À faire:
**a.** Recopiez sans rien changer le passage de la critique de Dom Juan qui commence aux mots « Lu en Mai 2020. » et s'arrête après « ton résolument sérieux. ».
**b.** Dans la critique de Dom Juan, relevez les termes qui disent ce qu'est « un Dom Juan » selon ce que tout le monde sait.
**c.** Poursuivez la critique de Dom Juan à partir de sa dernière phrase.

Extrait:
Lu en Mai 2020. 8/10
Tout le monde connaît Dom Juan en France. Tout le monde sait qu'un Dom Juan est un séducteur, un homme à femme, un volage. Mais qui sait que Dom Juan est bien avant ça un athée ?
Moi même, avant cette lecture je n'avais pas de souvenir de cet élément. Rien ne m'est revenu spécialement, je ne pense donc pas l'avoir étudié au cours de ma scolarité. Pourtant, c'est réellement le point central du récit. Du moins de la deuxième partie qui est une succession de scènes comiques empreintes de fantastique avec un ton résolument sérieux.
Cela prend le contre-pied du début de la pièce qui fait la part belle à la légèreté du héros et à l'ignorance de ses opposants. Ce début, qui n'est à mon goût pas très réussi car trop mou, pas spécialement drôle et sans réel idée de fond, semble pourtant avoir été l'essence de ce qui a forgé le mythe.
Pourtant, à partir de l'acte 3, le rythme s'intensifie. Un long dialogue entre Dom Juan et Sganarelle sur la médecine et la croyance pose les bases d'une nouvelle visée à venir. Un Dom Juan qui n'est manifestement pas un mauvais personnage, qui a beaucoup plus d'esprit que tous les autres et qui pourtant parle en hérétique. Quel audace a eu Molière de s'attaquer à la religion. Et le fait que Dom Juan ne soit pas vertueux et qu'il soit condamné à la fin semblait être la condition sine qua non à ce discours critique. Cette ambivalence entre un Sganarelle lâche mais pieu et un Dom Juan fidèle à ses convictions mais vicieux crée toute la profondeur de cette pièce.

Données extraites:
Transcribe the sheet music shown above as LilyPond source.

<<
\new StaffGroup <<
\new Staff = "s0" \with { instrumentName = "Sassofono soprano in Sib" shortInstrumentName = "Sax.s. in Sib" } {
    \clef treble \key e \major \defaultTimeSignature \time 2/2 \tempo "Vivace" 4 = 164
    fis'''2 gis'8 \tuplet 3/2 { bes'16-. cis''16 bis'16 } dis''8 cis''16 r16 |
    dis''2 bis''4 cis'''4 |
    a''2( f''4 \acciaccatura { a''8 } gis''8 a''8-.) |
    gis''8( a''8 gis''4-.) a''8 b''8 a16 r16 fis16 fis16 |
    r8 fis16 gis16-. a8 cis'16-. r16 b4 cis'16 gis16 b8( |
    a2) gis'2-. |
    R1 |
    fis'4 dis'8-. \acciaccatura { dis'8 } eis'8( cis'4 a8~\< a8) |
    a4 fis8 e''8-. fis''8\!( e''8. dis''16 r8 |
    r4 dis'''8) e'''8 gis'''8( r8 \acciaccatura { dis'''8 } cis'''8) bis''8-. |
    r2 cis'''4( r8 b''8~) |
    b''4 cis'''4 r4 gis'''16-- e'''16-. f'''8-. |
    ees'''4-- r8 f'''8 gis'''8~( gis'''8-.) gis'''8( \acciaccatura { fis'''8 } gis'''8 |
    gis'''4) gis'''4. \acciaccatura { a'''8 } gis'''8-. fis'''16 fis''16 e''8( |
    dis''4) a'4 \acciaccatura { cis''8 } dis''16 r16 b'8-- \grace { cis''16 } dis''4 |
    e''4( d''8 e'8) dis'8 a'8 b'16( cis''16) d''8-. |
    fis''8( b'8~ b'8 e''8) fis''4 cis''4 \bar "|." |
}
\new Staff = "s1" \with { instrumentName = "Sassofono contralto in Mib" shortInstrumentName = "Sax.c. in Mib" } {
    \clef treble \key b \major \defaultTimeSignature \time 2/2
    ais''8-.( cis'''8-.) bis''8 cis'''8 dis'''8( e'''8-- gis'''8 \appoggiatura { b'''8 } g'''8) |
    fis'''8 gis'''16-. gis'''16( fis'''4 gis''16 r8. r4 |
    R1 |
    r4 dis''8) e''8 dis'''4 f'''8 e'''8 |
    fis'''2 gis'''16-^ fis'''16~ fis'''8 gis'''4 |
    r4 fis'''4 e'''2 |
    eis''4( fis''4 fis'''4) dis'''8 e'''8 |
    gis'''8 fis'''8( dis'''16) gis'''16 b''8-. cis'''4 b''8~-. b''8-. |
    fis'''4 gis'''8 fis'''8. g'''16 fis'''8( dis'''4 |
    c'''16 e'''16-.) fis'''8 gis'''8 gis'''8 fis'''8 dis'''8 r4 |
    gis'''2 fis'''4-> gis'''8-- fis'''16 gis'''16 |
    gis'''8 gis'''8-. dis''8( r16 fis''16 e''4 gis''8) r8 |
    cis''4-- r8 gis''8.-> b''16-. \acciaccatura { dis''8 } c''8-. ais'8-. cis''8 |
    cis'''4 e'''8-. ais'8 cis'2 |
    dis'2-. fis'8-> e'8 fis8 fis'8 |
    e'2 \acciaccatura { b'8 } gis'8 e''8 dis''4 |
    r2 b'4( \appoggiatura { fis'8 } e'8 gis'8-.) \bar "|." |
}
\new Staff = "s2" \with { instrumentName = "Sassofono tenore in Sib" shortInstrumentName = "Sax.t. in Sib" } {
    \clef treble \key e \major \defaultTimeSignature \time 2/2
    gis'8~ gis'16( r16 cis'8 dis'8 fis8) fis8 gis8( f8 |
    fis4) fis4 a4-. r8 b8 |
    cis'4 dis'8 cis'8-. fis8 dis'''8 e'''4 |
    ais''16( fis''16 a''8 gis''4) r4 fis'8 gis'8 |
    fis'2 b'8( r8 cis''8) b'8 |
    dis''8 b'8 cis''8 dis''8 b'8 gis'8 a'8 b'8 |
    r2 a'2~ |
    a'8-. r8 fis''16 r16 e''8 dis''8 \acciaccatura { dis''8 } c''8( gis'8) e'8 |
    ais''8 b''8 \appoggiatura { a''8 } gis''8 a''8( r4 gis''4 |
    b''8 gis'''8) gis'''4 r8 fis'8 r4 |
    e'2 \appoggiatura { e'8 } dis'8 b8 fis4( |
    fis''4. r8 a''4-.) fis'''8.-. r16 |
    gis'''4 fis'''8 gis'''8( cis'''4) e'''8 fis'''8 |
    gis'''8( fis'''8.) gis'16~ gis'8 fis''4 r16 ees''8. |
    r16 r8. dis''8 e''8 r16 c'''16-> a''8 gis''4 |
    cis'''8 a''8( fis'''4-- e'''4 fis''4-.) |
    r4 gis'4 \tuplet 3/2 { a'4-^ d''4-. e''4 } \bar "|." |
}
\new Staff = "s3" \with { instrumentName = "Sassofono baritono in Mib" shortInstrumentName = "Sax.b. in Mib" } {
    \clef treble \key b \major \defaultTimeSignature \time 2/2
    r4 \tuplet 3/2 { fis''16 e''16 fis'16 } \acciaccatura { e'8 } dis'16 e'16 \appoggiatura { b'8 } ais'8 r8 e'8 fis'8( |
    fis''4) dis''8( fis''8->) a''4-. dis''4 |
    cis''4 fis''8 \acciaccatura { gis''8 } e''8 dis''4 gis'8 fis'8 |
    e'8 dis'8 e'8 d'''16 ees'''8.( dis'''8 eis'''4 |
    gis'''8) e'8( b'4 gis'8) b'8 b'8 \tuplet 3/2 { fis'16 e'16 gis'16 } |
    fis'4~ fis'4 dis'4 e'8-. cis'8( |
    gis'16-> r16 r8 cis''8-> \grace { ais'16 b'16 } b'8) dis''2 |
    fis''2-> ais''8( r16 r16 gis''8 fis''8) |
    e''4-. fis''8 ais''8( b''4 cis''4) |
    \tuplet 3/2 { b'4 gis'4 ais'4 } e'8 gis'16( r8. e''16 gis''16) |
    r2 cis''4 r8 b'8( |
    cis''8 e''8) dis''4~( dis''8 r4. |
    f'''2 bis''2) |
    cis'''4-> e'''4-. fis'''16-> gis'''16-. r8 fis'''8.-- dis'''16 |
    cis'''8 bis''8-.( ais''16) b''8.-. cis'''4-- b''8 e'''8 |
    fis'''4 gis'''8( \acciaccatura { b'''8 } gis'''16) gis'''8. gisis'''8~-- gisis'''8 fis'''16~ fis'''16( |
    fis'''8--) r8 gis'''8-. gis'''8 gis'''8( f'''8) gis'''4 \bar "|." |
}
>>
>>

Corrigé des exercices:
**a.**
Lu en Mai 2020. 8/10
Tout le monde connaît Dom Juan en France. Tout le monde sait qu'un Dom Juan est un séducteur, un homme à femme, un volage. Mais qui sait que Dom Juan est bien avant ça un athée ?
Moi même, avant cette lecture je n'avais pas de souvenir de cet élément. Rien ne m'est revenu spécialement, je ne pense donc pas l'avoir étudié au cours de ma scolarité. Pourtant, c'est réellement le point central du récit. Du moins de la deuxième partie qui est une succession de scènes comiques empreintes de fantastique avec un ton résolument sérieux.

**b.** un séducteur ; un homme à femme ; un volage

**c.**
N'oublions pas l'humour qui est présent par quelques traits d'esprits ou des situations tout fait grotesques voire absurdes.
En conclusion, cette œuvre a une portée résolument moderne. Des Dom Juan comme des Sganarelle existent à notre époque. Le Sganarelle moderne est insipide, arrondi les angles, se satisfait des conventions. Dom Juan est un anarchiste du bon goût, un visionnaire et un homme avec les pieds sur terre, un véritable scientiste avant l'heure.
On pardonnera facilement le début laborieux et l'épilogue expédié nécessaire pour éviter la censure et qui encadrent le cœur d'un récit extrêmement puissant.
« Sganarelle : Et n'y craignez vous rien, Monsieur, de la mort de ce commandeur que vous tuâtes il y a six mois ?
Dom Juan: Et pourquoi craindre ? Ne l'ai je pas bien tué ?
Sganarelle : Fort bien, le mieux du monde, et il aurait tort de se plaindre »
« Sganarelle : Mon maître est fourbe c'est l'épouseur du genre humain (il apercoit Dom Juan) Cela est faut ; et quiconque vous dira cela, vous devez lui dire qu'il a menti. Mon mâitre n'est point l'épouseur du genre humain et il n'est point fourbe »
« Dom Juan : Ce que crois c'est que deux et deux sont quatre, Sganarelle, et que quatre et quatre sont huit »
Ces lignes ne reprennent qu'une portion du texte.